• **Supplied material**
****************************************

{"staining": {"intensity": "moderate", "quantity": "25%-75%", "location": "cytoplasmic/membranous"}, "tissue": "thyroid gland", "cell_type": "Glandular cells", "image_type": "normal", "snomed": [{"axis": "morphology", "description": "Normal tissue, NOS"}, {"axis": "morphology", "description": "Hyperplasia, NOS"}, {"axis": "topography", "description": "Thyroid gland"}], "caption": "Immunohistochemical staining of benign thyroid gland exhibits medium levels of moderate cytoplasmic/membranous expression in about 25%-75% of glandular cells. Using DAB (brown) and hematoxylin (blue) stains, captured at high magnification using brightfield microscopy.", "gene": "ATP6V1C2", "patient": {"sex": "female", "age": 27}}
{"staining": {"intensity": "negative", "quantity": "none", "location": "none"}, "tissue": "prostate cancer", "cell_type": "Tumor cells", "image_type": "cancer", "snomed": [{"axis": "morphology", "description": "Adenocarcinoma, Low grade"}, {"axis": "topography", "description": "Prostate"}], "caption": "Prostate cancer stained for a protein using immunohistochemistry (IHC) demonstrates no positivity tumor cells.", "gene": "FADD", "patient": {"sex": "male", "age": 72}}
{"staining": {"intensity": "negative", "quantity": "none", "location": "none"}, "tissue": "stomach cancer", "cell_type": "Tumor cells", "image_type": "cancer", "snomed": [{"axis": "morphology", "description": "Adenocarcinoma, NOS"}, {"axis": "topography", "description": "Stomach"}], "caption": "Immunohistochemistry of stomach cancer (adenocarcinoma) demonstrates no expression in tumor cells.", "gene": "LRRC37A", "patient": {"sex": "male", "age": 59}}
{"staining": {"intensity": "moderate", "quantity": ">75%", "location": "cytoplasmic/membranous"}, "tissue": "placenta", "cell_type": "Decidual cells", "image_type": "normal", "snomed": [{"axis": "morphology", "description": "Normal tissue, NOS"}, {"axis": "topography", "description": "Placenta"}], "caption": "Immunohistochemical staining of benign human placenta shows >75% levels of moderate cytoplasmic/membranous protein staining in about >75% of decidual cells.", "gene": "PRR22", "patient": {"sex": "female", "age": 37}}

****************************************

• **Problem statement**
Make a list of all lines in the data that contain "female".

• **Reply to the task**
{"staining": {"intensity": "moderate", "quantity": "25%-75%", "location": "cytoplasmic/membranous"}, "tissue": "thyroid gland", "cell_type": "Glandular cells", "image_type": "normal", "snomed": [{"axis": "morphology", "description": "Normal tissue, NOS"}, {"axis": "morphology", "description": "Hyperplasia, NOS"}, {"axis": "topography", "description": "Thyroid gland"}], "caption": "Immunohistochemical staining of benign thyroid gland exhibits medium levels of moderate cytoplasmic/membranous expression in about 25%-75% of glandular cells. Using DAB (brown) and hematoxylin (blue) stains, captured at high magnification using brightfield microscopy.", "gene": "ATP6V1C2", "patient": {"sex": "female", "age": 27}}
{"staining": {"intensity": "moderate", "quantity": ">75%", "location": "cytoplasmic/membranous"}, "tissue": "placenta", "cell_type": "Decidual cells", "image_type": "normal", "snomed": [{"axis": "morphology", "description": "Normal tissue, NOS"}, {"axis": "topography", "description": "Placenta"}], "caption": "Immunohistochemical staining of benign human placenta shows >75% levels of moderate cytoplasmic/membranous protein staining in about >75% of decidual cells.", "gene": "PRR22", "patient": {"sex": "female", "age": 37}}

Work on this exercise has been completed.